Joint position lists:
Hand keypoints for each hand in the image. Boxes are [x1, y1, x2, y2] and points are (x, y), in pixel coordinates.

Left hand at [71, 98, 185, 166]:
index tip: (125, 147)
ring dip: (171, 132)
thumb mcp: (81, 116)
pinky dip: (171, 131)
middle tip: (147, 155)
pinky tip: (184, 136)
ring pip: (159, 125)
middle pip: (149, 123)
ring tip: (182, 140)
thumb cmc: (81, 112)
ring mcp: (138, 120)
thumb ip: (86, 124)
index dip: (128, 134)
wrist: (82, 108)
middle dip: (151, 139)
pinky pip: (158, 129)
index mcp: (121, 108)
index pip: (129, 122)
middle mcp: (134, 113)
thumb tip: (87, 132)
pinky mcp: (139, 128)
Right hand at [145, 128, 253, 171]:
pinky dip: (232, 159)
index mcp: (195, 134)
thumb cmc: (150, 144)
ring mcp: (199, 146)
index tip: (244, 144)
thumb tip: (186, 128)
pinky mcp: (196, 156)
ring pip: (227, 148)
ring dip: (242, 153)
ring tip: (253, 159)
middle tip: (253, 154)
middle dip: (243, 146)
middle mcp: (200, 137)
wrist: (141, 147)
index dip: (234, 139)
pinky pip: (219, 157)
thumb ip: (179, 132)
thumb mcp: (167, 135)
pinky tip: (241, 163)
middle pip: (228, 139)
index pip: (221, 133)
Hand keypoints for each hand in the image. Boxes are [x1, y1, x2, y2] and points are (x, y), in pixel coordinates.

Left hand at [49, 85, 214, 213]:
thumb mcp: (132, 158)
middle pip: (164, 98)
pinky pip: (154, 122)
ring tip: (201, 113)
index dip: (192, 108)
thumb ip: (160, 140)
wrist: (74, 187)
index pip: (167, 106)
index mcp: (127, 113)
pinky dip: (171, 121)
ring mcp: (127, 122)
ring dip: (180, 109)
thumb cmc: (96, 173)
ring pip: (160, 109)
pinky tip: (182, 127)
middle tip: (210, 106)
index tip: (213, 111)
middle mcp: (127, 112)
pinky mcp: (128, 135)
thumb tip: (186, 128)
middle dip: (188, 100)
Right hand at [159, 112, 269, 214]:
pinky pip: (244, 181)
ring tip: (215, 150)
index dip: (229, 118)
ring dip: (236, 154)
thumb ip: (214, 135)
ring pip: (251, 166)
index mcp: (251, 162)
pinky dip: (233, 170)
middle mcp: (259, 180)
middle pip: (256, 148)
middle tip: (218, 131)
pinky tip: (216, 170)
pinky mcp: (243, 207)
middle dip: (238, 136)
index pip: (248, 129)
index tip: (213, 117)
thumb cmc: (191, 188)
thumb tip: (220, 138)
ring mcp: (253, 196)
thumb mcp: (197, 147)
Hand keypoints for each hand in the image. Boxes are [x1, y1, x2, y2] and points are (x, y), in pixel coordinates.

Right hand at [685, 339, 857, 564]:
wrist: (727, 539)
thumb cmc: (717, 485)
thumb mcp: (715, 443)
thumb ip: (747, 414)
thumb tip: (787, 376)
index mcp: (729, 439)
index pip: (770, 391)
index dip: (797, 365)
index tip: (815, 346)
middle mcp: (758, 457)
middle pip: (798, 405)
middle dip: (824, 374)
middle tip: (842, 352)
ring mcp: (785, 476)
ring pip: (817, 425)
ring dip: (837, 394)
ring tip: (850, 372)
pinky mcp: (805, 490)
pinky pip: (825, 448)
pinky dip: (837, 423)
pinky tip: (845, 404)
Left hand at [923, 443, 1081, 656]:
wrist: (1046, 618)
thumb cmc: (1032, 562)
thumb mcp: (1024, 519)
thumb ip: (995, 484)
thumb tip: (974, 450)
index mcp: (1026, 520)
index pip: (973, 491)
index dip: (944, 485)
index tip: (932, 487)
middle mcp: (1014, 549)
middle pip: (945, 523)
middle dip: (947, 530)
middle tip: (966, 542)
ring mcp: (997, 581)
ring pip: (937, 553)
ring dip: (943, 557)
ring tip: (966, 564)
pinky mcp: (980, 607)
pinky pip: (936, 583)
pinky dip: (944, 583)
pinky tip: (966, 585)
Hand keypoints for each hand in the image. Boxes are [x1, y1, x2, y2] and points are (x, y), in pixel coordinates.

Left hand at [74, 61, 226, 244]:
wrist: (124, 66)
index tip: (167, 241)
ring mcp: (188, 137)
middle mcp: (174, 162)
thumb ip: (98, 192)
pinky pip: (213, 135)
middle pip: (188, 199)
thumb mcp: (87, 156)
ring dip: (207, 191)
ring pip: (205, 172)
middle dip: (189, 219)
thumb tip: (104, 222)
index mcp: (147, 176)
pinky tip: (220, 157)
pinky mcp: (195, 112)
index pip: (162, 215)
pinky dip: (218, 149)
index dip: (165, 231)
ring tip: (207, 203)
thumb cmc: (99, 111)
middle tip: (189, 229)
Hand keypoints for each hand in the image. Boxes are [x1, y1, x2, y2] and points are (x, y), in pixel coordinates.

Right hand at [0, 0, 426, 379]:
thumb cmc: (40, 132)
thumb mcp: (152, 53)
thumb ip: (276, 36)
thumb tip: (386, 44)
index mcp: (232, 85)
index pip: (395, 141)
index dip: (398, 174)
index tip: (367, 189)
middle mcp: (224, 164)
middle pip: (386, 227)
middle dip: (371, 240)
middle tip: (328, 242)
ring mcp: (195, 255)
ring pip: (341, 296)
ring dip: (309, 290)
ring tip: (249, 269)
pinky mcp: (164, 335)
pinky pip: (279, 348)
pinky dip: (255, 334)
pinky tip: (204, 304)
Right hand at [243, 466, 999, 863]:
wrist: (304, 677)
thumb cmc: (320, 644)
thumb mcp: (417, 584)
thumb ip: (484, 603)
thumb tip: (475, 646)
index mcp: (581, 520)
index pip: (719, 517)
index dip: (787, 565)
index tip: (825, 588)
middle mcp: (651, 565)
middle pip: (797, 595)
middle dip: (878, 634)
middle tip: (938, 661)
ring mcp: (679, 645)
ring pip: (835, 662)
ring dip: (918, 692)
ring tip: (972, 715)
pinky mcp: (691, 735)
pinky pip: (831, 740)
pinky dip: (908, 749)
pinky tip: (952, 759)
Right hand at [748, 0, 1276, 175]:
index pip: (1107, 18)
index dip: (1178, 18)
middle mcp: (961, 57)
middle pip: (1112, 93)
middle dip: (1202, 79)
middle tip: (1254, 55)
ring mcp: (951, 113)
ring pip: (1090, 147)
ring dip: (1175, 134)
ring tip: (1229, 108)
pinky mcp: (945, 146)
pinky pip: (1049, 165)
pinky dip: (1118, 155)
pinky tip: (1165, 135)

**Work item**
Each record above has to be retyped exactly, with nothing left out.

**Exercise answer**
Hand keypoints for each hand in the image. Boxes are [x1, y1, x2, y2] and points are (x, y), in pixel coordinates.

Left hand at [71, 98, 185, 166]:
index tip: (125, 147)
ring dip: (171, 132)
thumb mcp: (81, 116)
pinky dip: (171, 131)
middle tip: (147, 155)
pinky tip: (184, 136)
ring pip: (159, 125)
middle pip: (149, 123)
ring tip: (182, 140)
thumb cmc: (81, 112)
ring mcp: (138, 120)
thumb ip: (86, 124)
index dip: (128, 134)
wrist: (82, 108)
middle dip: (151, 139)
pinky pip: (158, 129)
index mcp: (121, 108)
index pip: (129, 122)
middle mcp: (134, 113)
thumb tip: (87, 132)
pinky mcp: (139, 128)
Right hand at [145, 128, 253, 171]:
pinky dip: (232, 159)
index mcp: (195, 134)
thumb cmc: (150, 144)
ring mcp: (199, 146)
index tip: (244, 144)
thumb tip: (186, 128)
pinky mcp: (196, 156)
ring pip: (227, 148)
ring dip: (242, 153)
ring tip: (253, 159)
middle tip: (253, 154)
middle dip: (243, 146)
middle mcp: (200, 137)
wrist: (141, 147)
index dip: (234, 139)
pinky pip: (219, 157)
thumb ip: (179, 132)
thumb mcp: (167, 135)
pinky tip: (241, 163)
middle pip: (228, 139)
index pip: (221, 133)
Hand keypoints for each hand in the image. Boxes are [x1, y1, x2, y2] and points are (x, y), in pixel coordinates.

Left hand at [49, 85, 214, 213]:
thumb mcp: (132, 158)
middle pip: (164, 98)
pinky pip: (154, 122)
ring tip: (201, 113)
index dip: (192, 108)
thumb ip: (160, 140)
wrist: (74, 187)
index pip: (167, 106)
index mcp: (127, 113)
pinky dip: (171, 121)
ring mcp: (127, 122)
ring dip: (180, 109)
thumb cmc: (96, 173)
ring pip: (160, 109)
pinky tip: (182, 127)
middle tip: (210, 106)
index tip: (213, 111)
middle mcp: (127, 112)
pinky mcp: (128, 135)
thumb tip: (186, 128)
middle dip: (188, 100)
Right hand at [159, 112, 269, 214]:
pinky pip: (244, 181)
ring tip: (215, 150)
index dip: (229, 118)
ring dip: (236, 154)
thumb ip: (214, 135)
ring pip: (251, 166)
index mcp: (251, 162)
pinky dip: (233, 170)
middle mcp: (259, 180)
middle pip: (256, 148)
middle tip: (218, 131)
pinky tip: (216, 170)
pinky mcp: (243, 207)
middle dip: (238, 136)
index pip: (248, 129)
index tip: (213, 117)
thumb cmc: (191, 188)
thumb tip: (220, 138)
ring mcp: (253, 196)
thumb mcp: (197, 147)
Hand keypoints for each hand in the image. Boxes are [x1, y1, x2, y2] and points are (x, y), in pixel coordinates.

Right hand at [685, 339, 857, 564]:
wrist: (727, 539)
thumb cmc: (717, 485)
thumb mcp: (715, 443)
thumb ip: (747, 414)
thumb tip: (787, 376)
index mcp: (729, 439)
index pip: (770, 391)
index dip: (797, 365)
index tip: (815, 346)
middle mcp: (758, 457)
middle pip: (798, 405)
middle dip: (824, 374)
middle tip: (842, 352)
ring mcp: (785, 476)
ring pip: (817, 425)
ring dip: (837, 394)
ring tip: (850, 372)
pinky mcp: (805, 490)
pinky pip: (825, 448)
pinky dip: (837, 423)
pinky tip: (845, 404)
Left hand at [923, 443, 1081, 656]:
wrist: (1046, 618)
thumb cmc: (1032, 562)
thumb mcp: (1024, 519)
thumb ip: (995, 484)
thumb tip: (974, 450)
index mcp: (1026, 520)
index pip: (973, 491)
index dip: (944, 485)
index tip: (932, 487)
middle mcp: (1014, 549)
middle pip: (945, 523)
middle dip: (947, 530)
middle tip: (966, 542)
ring mcp: (997, 581)
ring pip: (937, 553)
ring dip: (943, 557)
ring tip: (966, 564)
pinky mcp: (980, 607)
pinky pip: (936, 583)
pinky dip: (944, 583)
pinky tip: (966, 585)
Hand keypoints for each hand in the image. Boxes are [x1, y1, x2, y2] and points are (x, y), in pixel coordinates.

Left hand at [74, 61, 226, 244]:
wrist: (124, 66)
index tip: (167, 241)
ring mcp: (188, 137)
middle mcp: (174, 162)
thumb ip: (98, 192)
pinky pip: (213, 135)
middle pip: (188, 199)
thumb mcp: (87, 156)
ring dip: (207, 191)
ring pip: (205, 172)
middle dip: (189, 219)
thumb tip: (104, 222)
index mcp: (147, 176)
pinky tip: (220, 157)
pinky mcp: (195, 112)
index pip: (162, 215)
pinky dip: (218, 149)
index dip: (165, 231)
ring tip: (207, 203)
thumb cmc: (99, 111)
middle tip: (189, 229)
Hand keypoints for each hand in the image. Boxes are [x1, y1, x2, y2] and points are (x, y), in pixel coordinates.

Right hand at [0, 0, 426, 379]:
thumb cmc: (40, 132)
thumb mcp: (152, 53)
thumb ip: (276, 36)
thumb tip: (386, 44)
index mcp: (232, 85)
index pip: (395, 141)
index dip: (398, 174)
index tip: (367, 189)
middle mcp: (224, 164)
middle pip: (386, 227)
middle dip: (371, 240)
middle tip: (328, 242)
ring mcp: (195, 255)
ring pip: (341, 296)
ring dip: (309, 290)
ring tip: (249, 269)
pinky mcp: (164, 335)
pinky pip: (279, 348)
pinky dip: (255, 334)
pinky tip: (204, 304)
Right hand at [243, 466, 999, 863]:
wrist: (304, 677)
thumb cmc: (320, 644)
thumb mcp: (417, 584)
thumb ip: (484, 603)
thumb tip: (475, 646)
index mcp: (581, 520)
index pip: (719, 517)
index dip: (787, 565)
index tip: (825, 588)
middle mcp: (651, 565)
middle pip: (797, 595)
middle dip: (878, 634)
middle tip: (938, 661)
ring mcp: (679, 645)
ring pip: (835, 662)
ring dip: (918, 692)
ring tip: (972, 715)
pinky mcp: (691, 735)
pinky pip: (831, 740)
pinky dip: (908, 749)
pinky tip: (952, 759)
Right hand at [748, 0, 1276, 175]:
index pip: (1107, 18)
index dip: (1178, 18)
middle mcp: (961, 57)
middle pip: (1112, 93)
middle dip: (1202, 79)
middle tip: (1254, 55)
ring mcp: (951, 113)
ring pip: (1090, 147)
ring dip: (1175, 134)
ring tip: (1229, 108)
pinky mcp: (945, 146)
pinky pip: (1049, 165)
pinky dip: (1118, 155)
pinky tip: (1165, 135)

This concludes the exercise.